_Fragmento proporcionado_
La revolución silenciosa, de Lars Kraume

 Solidaridad silenciosa.

 Hay que combatir este calor de alguna manera. Otra vez al cine, en un úico pase a una hora estrambótica: las 21:15. Cuatro personas en la sala, lo que es bastante lógico debido a lo desconocido del producto. Como me suele pasar, la etiqueta "basado en hechos reales" no me suele predisponer favorablemente. El responsable de la cinta, Lars Kraume, no me sonaba de nada, a pesar de haber escrito, producido y dirigido durante años (El caso Fritz Bauer  en 2015), y seguramente se me escapó la crítica en el periódico. Fue mi hermano quien me dijo que merecía la pena y que había sido seleccionada en la semana del cine alemán en Madrid. Así que fui a  ver La revolución silenciosa, aunque el título en alemán es "El aula silenciosa", menos comercial, pero más acorde con el asunto del filme, a partir del relato autobiográfico de Dietrich Garstka .




Cuando se inicia la peli, se nos sitúa en Stalinstadt, cerca del Berlín de 1956, dentro de la RDA, cinco años antes de que se levantara el muro que separaría la ciudad en dos territorios irreconciliables. Todavía se podía viajar en tren a la parte controlada por los países aliados mostrando sólo el pasaporte. Y es en ese año, bajo el gobierno de Imre Nagy, cuando se produce el levantamiento popular ("contrarrevolucionario" según Kuchev) en Hungría contra la presencia de las tropas soviéticas en el país y su posterior aplastamiento por las mismas. De estos hechos se entera un grupo de estudiantes alemanes a través de una radio clandestina y toman la decisión por votación de guardar un minuto de silencio en clase en solidaridad con los reprimidos húngaros. Lo que no pasa de ser inicialmente un acto de protesta de unos jóvenes que fuman, bailan la música de moda en los USA  a pesar de haber sido educados en un estricto socialismo, se convierte pronto en algo que tendrá enormes consecuencias para todos ellos.

_Ejercicios_
1. Según la reseña de La revolución silenciosa, ¿en qué ciudad y en qué año empieza la película?
2. Copia tal cual de la reseña el pasaje que empieza en "Hay que combatir" y termina en "Dietrich Garstka .", incluidas ambas partes.

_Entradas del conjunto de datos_
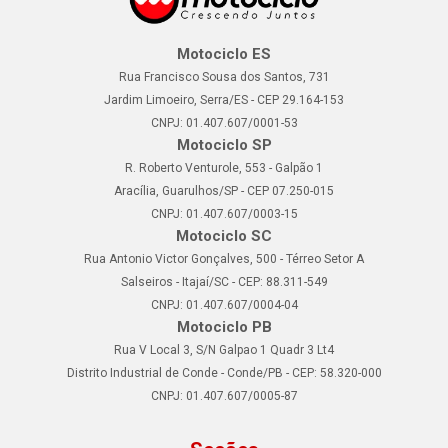
Motociclo ES
Rua Francisco Sousa dos Santos, 731
Jardim Limoeiro, Serra/ES - CEP 29.164-153
CNPJ: 01.407.607/0001-53
Motociclo SP
R. Roberto Venturole, 553 - Galpão 1
Aracília, Guarulhos/SP - CEP 07.250-015
CNPJ: 01.407.607/0003-15
Motociclo SC
Rua Antonio Victor Gonçalves, 500 - Térreo Setor A
Salseiros - Itajaí/SC - CEP: 88.311-549
CNPJ: 01.407.607/0004-04
Motociclo PB
Rua V Local 3, S/N Galpao 1 Quadr 3 Lt4
Distrito Industrial de Conde - Conde/PB - CEP: 58.320-000
CNPJ: 01.407.607/0005-87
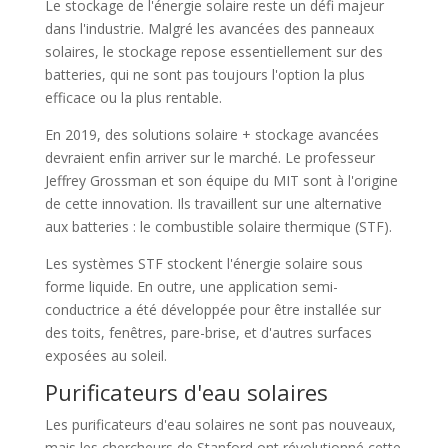
Le stockage de l'énergie solaire reste un défi majeur
dans l'industrie. Malgré les avancées des panneaux
solaires, le stockage repose essentiellement sur des
batteries, qui ne sont pas toujours l'option la plus
efficace ou la plus rentable.
En 2019, des solutions solaire + stockage avancées
devraient enfin arriver sur le marché. Le professeur
Jeffrey Grossman et son équipe du MIT sont à l'origine
de cette innovation. Ils travaillent sur une alternative
aux batteries : le combustible solaire thermique (STF).
Les systèmes STF stockent l'énergie solaire sous
forme liquide. En outre, une application semi-
conductrice a été développée pour être installée sur
des toits, fenêtres, pare-brise, et d'autres surfaces
exposées au soleil.
Purificateurs d'eau solaires
Les purificateurs d'eau solaires ne sont pas nouveaux,
mais les chercheurs de Stanford ont révolutionné cette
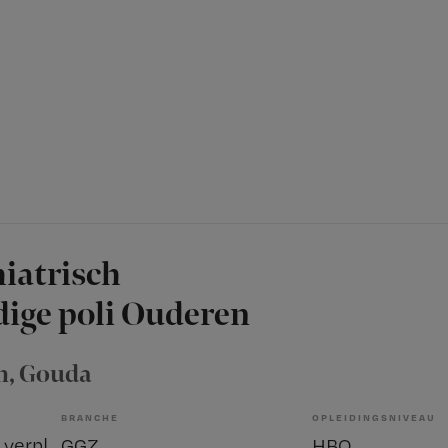
hiatrisch
ige poli Ouderen
n
, Gouda
BRANCHE
OPLEIDINGSNIVEAU
Sociaal psychiatrisch verpleegkundige
GGZ
HBO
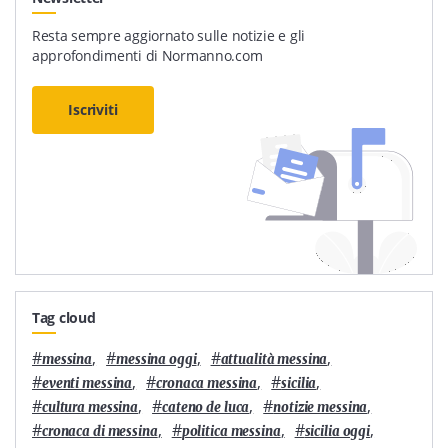
Resta sempre aggiornato sulle notizie e gli
approfondimenti di Normanno.com
Iscriviti
Tag cloud
#
,
#
,
#
,
messina
messina oggi
attualità messina
#
,
#
,
#
,
eventi messina
cronaca messina
sicilia
#
,
#
,
#
,
cultura messina
cateno de luca
notizie messina
#
,
#
,
#
,
cronaca di messina
politica messina
sicilia oggi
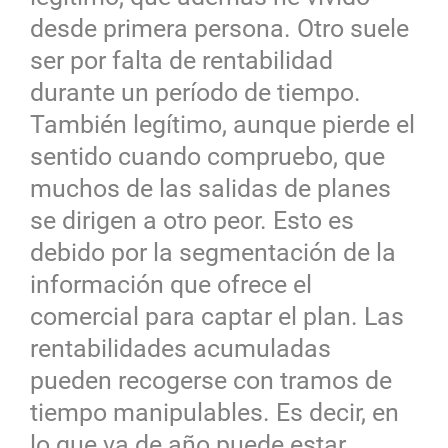
desde primera persona. Otro suele
ser por falta de rentabilidad
durante un período de tiempo.
También legítimo, aunque pierde el
sentido cuando compruebo, que
muchos de las salidas de planes
se dirigen a otro peor. Esto es
debido por la segmentación de la
información que ofrece el
comercial para captar el plan. Las
rentabilidades acumuladas
pueden recogerse con tramos de
tiempo manipulables. Es decir, en
lo que va de año puede estar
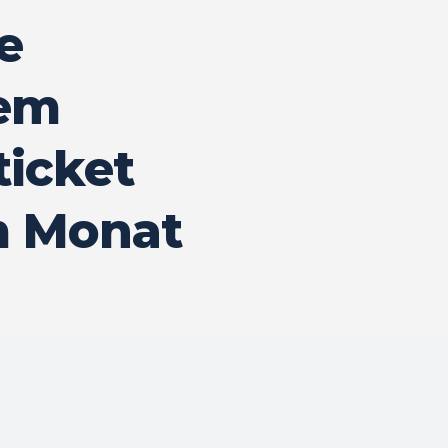
e
dem
icket
im Monat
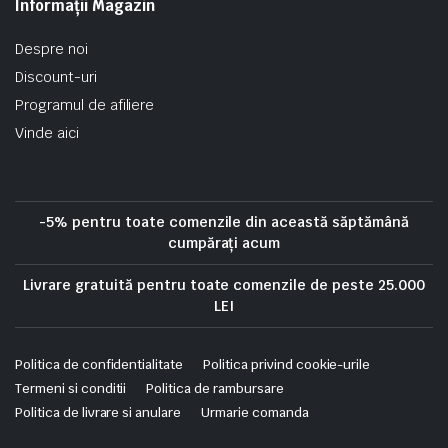
Informații Magazin
Despre noi
Discount-uri
Programul de afiliere
Vinde aici
-5% pentru toate comenzile din această săptămână
cumpărați acum
Livrare gratuită pentru toate comenzile de peste 25.000
LEI
Politica de confidentialitate
Politica privind cookie-urile
Termeni si conditii
Politica de rambursare
Politica de livrare si anulare
Urmarie comanda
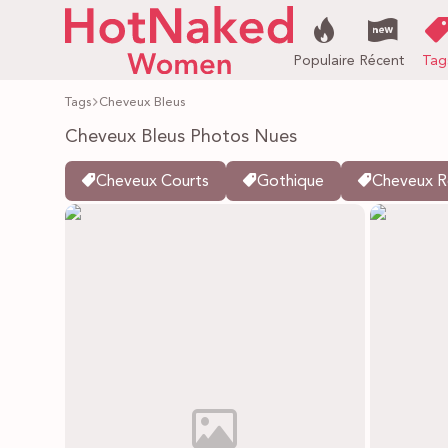
Populaire
Récent
Tag
Tags
Cheveux Bleus
Cheveux Bleus Photos Nues
Cheveux Courts
Gothique
Cheveux R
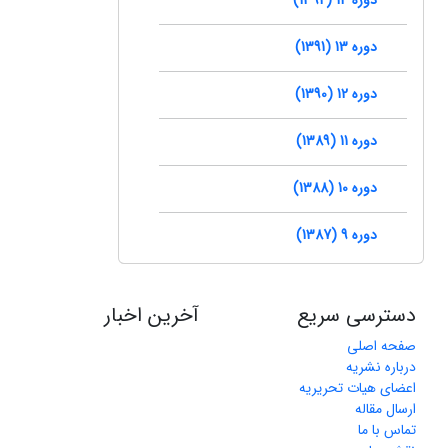
دوره 13 (1391)
دوره 12 (1390)
دوره 11 (1389)
دوره 10 (1388)
دوره 9 (1387)
دسترسی سریع
آخرین اخبار
صفحه اصلی
درباره نشریه
اعضای هیات تحریریه
ارسال مقاله
تماس با ما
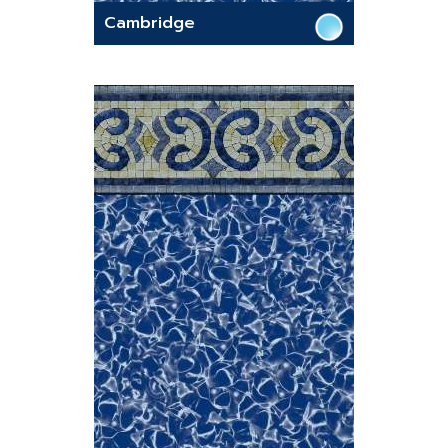
Cambridge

_Soluciones_
1. En Stalinstadt, en 1956.

2.
Hay que combatir este calor de alguna manera. Otra vez al cine, en un úico pase a una hora estrambótica: las 21:15. Cuatro personas en la sala, lo que es bastante lógico debido a lo desconocido del producto. Como me suele pasar, la etiqueta "basado en hechos reales" no me suele predisponer favorablemente. El responsable de la cinta, Lars Kraume, no me sonaba de nada, a pesar de haber escrito, producido y dirigido durante años (El caso Fritz Bauer  en 2015), y seguramente se me escapó la crítica en el periódico. Fue mi hermano quien me dijo que merecía la pena y que había sido seleccionada en la semana del cine alemán en Madrid. Así que fui a  ver La revolución silenciosa, aunque el título en alemán es "El aula silenciosa", menos comercial, pero más acorde con el asunto del filme, a partir del relato autobiográfico de Dietrich Garstka .